Anyone who has faced evacuation or lived through a natural disaster will tell you that there comes a bone chilling moment when just have to walk away. My moment came when my children were young and we were given one hour to evacuate our home before a hurricane. This was in the 1980’s. I gathered up the kids, our pets, the essentials for my infant son and toddler daughter and threw all the important papers and family photos into a big oval wicker laundry basket. I remember pausing briefly as I packed the car to wonder how I would feel if I came back and the house were gone or reduced to matchsticks.

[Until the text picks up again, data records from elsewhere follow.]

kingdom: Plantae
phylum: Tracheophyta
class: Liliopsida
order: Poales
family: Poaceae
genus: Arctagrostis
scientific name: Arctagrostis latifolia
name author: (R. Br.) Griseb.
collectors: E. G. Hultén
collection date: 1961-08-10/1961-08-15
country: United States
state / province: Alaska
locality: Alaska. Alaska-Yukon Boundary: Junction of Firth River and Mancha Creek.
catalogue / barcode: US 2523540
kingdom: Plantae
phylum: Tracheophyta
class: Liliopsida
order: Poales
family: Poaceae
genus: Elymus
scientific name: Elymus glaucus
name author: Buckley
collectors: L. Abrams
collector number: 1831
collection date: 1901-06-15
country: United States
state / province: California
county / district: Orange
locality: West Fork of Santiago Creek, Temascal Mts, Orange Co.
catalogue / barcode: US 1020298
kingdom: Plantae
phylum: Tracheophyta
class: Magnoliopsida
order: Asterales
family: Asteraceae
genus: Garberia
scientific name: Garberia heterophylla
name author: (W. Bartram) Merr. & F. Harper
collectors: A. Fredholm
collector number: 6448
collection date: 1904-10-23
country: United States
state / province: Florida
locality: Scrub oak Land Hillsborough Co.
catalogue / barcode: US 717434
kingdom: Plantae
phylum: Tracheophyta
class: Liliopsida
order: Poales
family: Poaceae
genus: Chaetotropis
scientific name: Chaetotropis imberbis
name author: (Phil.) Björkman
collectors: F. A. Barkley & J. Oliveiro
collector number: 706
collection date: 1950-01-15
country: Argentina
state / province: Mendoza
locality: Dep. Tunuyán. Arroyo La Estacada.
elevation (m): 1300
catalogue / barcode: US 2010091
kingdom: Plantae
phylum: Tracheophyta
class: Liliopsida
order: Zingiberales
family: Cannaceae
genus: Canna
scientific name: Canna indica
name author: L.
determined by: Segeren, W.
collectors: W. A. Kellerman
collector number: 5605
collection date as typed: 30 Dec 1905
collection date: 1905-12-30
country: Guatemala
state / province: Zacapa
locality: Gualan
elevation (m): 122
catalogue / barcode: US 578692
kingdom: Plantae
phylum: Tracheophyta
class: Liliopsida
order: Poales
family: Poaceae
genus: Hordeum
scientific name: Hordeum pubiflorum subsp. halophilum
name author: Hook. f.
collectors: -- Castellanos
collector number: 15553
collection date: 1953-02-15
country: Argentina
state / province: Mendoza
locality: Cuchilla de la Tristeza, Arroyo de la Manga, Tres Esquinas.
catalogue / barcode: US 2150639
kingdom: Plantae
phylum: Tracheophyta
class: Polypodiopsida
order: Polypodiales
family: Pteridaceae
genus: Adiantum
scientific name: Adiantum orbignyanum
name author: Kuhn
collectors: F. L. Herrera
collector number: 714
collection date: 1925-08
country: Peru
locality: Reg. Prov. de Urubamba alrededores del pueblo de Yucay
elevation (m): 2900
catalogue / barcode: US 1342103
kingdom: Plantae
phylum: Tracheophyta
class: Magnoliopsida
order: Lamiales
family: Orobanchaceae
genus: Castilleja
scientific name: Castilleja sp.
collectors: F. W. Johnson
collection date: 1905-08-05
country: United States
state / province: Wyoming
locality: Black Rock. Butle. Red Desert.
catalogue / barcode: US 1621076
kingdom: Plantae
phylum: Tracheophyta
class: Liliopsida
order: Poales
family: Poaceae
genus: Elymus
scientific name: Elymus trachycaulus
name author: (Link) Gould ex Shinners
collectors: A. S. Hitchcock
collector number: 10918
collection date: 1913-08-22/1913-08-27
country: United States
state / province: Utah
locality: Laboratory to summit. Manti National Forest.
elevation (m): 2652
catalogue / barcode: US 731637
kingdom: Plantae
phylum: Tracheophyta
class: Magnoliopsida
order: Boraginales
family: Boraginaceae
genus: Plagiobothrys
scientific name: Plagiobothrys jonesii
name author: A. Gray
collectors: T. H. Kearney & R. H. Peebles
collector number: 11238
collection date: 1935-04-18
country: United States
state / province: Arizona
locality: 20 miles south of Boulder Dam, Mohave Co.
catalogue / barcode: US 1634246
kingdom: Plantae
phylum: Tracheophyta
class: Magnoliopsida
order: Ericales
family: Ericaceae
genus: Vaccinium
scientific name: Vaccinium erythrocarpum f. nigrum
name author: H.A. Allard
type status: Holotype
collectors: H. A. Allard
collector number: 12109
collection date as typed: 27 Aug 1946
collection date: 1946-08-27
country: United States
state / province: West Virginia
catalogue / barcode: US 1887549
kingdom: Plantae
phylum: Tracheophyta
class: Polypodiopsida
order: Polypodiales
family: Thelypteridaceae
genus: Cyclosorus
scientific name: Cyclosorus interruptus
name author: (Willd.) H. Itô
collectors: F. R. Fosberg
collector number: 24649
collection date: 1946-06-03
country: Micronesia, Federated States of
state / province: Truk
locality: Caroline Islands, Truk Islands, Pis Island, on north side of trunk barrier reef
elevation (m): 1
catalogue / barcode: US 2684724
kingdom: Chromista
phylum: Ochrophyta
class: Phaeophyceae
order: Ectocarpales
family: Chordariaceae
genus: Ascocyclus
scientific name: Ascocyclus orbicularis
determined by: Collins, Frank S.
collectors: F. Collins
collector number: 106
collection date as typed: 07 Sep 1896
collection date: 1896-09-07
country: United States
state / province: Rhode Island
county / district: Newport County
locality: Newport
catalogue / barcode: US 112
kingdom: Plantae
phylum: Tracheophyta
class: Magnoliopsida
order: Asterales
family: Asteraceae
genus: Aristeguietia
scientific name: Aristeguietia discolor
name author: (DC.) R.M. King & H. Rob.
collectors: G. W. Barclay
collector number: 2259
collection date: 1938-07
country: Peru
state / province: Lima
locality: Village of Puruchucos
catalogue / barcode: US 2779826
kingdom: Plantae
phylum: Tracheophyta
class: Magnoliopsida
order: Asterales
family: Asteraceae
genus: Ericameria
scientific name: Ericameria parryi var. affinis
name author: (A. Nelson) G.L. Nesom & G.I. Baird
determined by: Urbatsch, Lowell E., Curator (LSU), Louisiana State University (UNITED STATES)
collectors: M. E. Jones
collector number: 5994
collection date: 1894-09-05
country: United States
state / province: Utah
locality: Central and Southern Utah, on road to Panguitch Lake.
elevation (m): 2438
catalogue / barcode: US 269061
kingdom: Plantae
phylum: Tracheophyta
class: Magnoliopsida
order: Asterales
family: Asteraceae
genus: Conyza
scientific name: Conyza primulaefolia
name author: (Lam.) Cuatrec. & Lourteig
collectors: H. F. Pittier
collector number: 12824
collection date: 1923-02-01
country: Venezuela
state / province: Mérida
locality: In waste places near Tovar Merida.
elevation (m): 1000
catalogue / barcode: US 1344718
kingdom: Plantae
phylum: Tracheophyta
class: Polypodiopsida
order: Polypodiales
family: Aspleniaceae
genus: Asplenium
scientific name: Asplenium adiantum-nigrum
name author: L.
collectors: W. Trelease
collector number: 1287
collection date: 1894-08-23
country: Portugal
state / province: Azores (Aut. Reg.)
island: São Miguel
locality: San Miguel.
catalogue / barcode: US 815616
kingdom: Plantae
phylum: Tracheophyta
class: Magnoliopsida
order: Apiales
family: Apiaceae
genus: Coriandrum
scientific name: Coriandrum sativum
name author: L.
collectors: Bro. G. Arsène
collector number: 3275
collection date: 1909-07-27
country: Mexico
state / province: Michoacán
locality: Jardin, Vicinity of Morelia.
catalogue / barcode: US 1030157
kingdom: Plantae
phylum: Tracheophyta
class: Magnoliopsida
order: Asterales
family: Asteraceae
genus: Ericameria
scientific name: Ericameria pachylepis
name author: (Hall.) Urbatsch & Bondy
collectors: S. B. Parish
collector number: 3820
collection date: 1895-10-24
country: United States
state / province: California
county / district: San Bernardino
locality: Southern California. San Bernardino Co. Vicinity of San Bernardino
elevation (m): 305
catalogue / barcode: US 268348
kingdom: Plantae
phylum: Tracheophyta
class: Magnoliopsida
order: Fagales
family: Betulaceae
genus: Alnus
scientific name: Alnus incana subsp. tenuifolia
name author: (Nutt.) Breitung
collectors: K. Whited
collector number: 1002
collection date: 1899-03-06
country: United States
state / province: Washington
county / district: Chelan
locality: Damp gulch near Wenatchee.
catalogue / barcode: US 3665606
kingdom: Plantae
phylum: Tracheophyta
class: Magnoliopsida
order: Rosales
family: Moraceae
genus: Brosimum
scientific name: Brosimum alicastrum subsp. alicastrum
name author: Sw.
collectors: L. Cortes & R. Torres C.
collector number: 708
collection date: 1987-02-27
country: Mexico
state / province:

We’d be ok. Sad, Horrified, Traumatized, but ok. Everything else could be replaced. It was naive, reassuring and clarifying. That time the damage from that storm was minor.
I’d love to tell you that I took that realization to heart and didn’t accumulate things that I didn’t need or value. But remember it was the 1980’s. And I had young kids. So there was ever increasing amounts of stuff. Notice the passive voice as if I wasn’t responsible for every bit of what came through the door?
This brings me to heirlooms.
Noun: heirloom; plural noun: heirlooms, a valuable object that has belonged to a family for several generations.
Here's the rub, it can only be an heirloom if the heir’s value it. The loom part suggests a thread woven from one generation to the next. Alas more and more we don't want or can't take what our parents and grandparents have so carefully accumulated and saved for us.
Now you might think this would be the perfect time to give up some things that no one in your family wants. There is so much need. So many many people who have lost everything. Those who have worked in disaster relief say please Don't.
Stuff, in fact, often adds hardship on top of disaster. So DO help as much as you can with financial donations. When Irma is done there will be even more need and for assistance. There are many important lessons learned from past disasters, the experts know what really can help, listen to the wisdom of those who have been through it.
Please keep the people of Houston and those in Irma’s path at the top of your charitable giving that way they can get what they need and want not what we want them to have.